I am using ThreadPool to achieve multiprocessing. When using multiprocessing, pool size limit should be equivalent to number of CPU cores. My question- When using ThreadPool, should the pool size limit be number of CPU cores?

This is my code

from multiprocessing.pool import ThreadPool as Pool
class Subject():
    def __init__(self, url):
       #rest of the code
   def func1(self):
      #returns something
if __name__=="__main__":
   pool_size= 11
   pool= Pool(pool_size)
   objects= [Subject() for url in all_my_urls]
   for obj in objects:
     pool.apply_async(obj.func1, ())
   pool.close()
   pool.join()

What should be the maximum pool size be?
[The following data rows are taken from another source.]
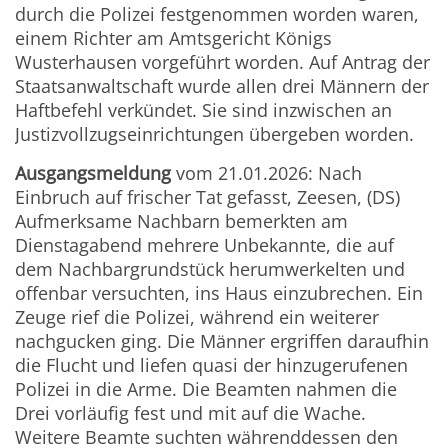
durch die Polizei festgenommen worden waren,
einem Richter am Amtsgericht Königs
Wusterhausen vorgeführt worden. Auf Antrag der
Staatsanwaltschaft wurde allen drei Männern der
Haftbefehl verkündet. Sie sind inzwischen an
Justizvollzugseinrichtungen übergeben worden.
Ausgangsmeldung
vom 21.01.2026: Nach
Einbruch auf frischer Tat gefasst, Zeesen, (DS)
Aufmerksame Nachbarn bemerkten am
Dienstagabend mehrere Unbekannte, die auf
dem Nachbargrundstück herumwerkelten und
offenbar versuchten, ins Haus einzubrechen. Ein
Zeuge rief die Polizei, während ein weiterer
nachgucken ging. Die Männer ergriffen daraufhin
die Flucht und liefen quasi der hinzugerufenen
Polizei in die Arme. Die Beamten nahmen die
Drei vorläufig fest und mit auf die Wache.
Weitere Beamte suchten währenddessen den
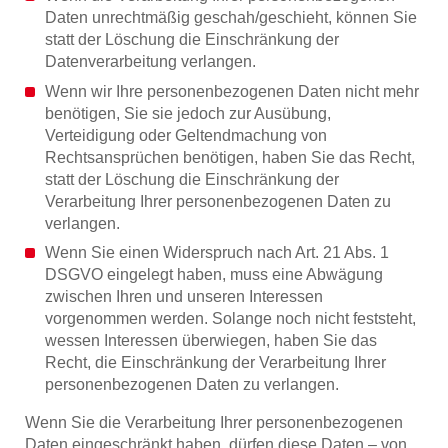
Daten unrechtmäßig geschah/geschieht, können Sie
statt der Löschung die Einschränkung der
Datenverarbeitung verlangen.
Wenn wir Ihre personenbezogenen Daten nicht mehr
benötigen, Sie sie jedoch zur Ausübung,
Verteidigung oder Geltendmachung von
Rechtsansprüchen benötigen, haben Sie das Recht,
statt der Löschung die Einschränkung der
Verarbeitung Ihrer personenbezogenen Daten zu
verlangen.
Wenn Sie einen Widerspruch nach Art. 21 Abs. 1
DSGVO eingelegt haben, muss eine Abwägung
zwischen Ihren und unseren Interessen
vorgenommen werden. Solange noch nicht feststeht,
wessen Interessen überwiegen, haben Sie das
Recht, die Einschränkung der Verarbeitung Ihrer
personenbezogenen Daten zu verlangen.
Wenn Sie die Verarbeitung Ihrer personenbezogenen
Daten eingeschränkt haben, dürfen diese Daten – von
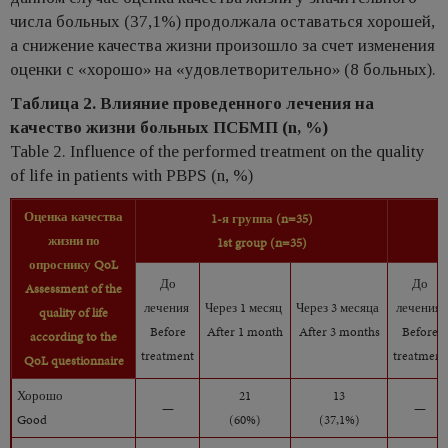
числа больных (37,1%) продолжала оставаться хорошей,
а снижение качества жизни произошло за счет изменения
оценки с «хорошо» на «удовлетворительно» (8 больных).
Таблица 2. Влияние проведенного лечения на
качество жизни больных ПСБМП (n, %)
Table 2. Influence of the performed treatment on the quality
of life in patients with PBPS (n, %)
Оценка качества
1-я группа
(n=35)
жизни по
1st group (n=35)
опроснику
QoL
До
До
Assessment of the
лечения
Через
1
месяц
Через
3
месяца
лечения
quality of life
Before
After 1 month
After 3 months
Before
according to the
treatment
treatment
QoL questionnaire
Хорошо
21
13
—
—
Good
(60%)
(37,1%)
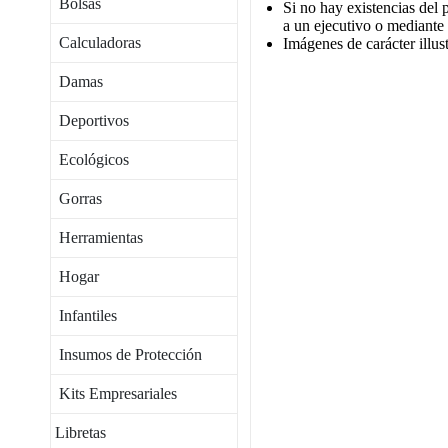
Bolsas
Si no hay existencias del 
a un ejecutivo o mediante
Calculadoras
Imágenes de carácter illust
Damas
Deportivos
Ecológicos
Gorras
Herramientas
Hogar
Infantiles
Insumos de Protección
Kits Empresariales
Libretas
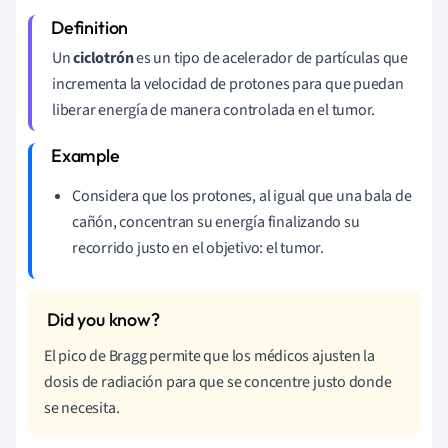
Un
ciclotrón
es un tipo de acelerador de partículas que
incrementa la velocidad de protones para que puedan
liberar energía de manera controlada en el tumor.
Considera que los protones, al igual que una bala de
cañón, concentran su energía finalizando su
recorrido justo en el objetivo: el tumor.
El pico de Bragg permite que los médicos ajusten la
dosis de radiación para que se concentre justo donde
se necesita.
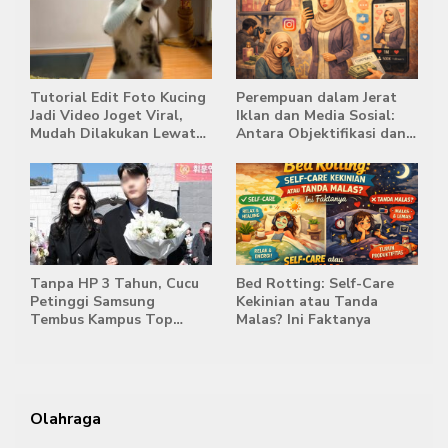
Tutorial Edit Foto Kucing
Perempuan dalam Jerat
Jadi Video Joget Viral,
Iklan dan Media Sosial:
Mudah Dilakukan Lewat
Antara Objektifikasi dan
HP
Komodifikasi
Tanpa HP 3 Tahun, Cucu
Bed Rotting: Self-Care
Petinggi Samsung
Kekinian atau Tanda
Tembus Kampus Top
Malas? Ini Faktanya
Korea
Olahraga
Thanks in advance.

回答1:

You cannot use threads for multiprocessing, you can only achieve multithreading. Multiple threads cannot run concurrently in a single Python process because of the GIL and so multithreading is only useful if they are running IO heavy work (e.g. talking to the Internet) where they spend a lot of time waiting, rather than CPU heavy work (e.g. maths) which constantly occupies a core.

So if you have many IO heavy tasks running at once then having that many threads will be useful, even if it's more than the the number of CPU cores. A very large number threads will eventually have a negative impact on performance, but until you actually measure a problem don't worry. Something like 100 threads should be fine.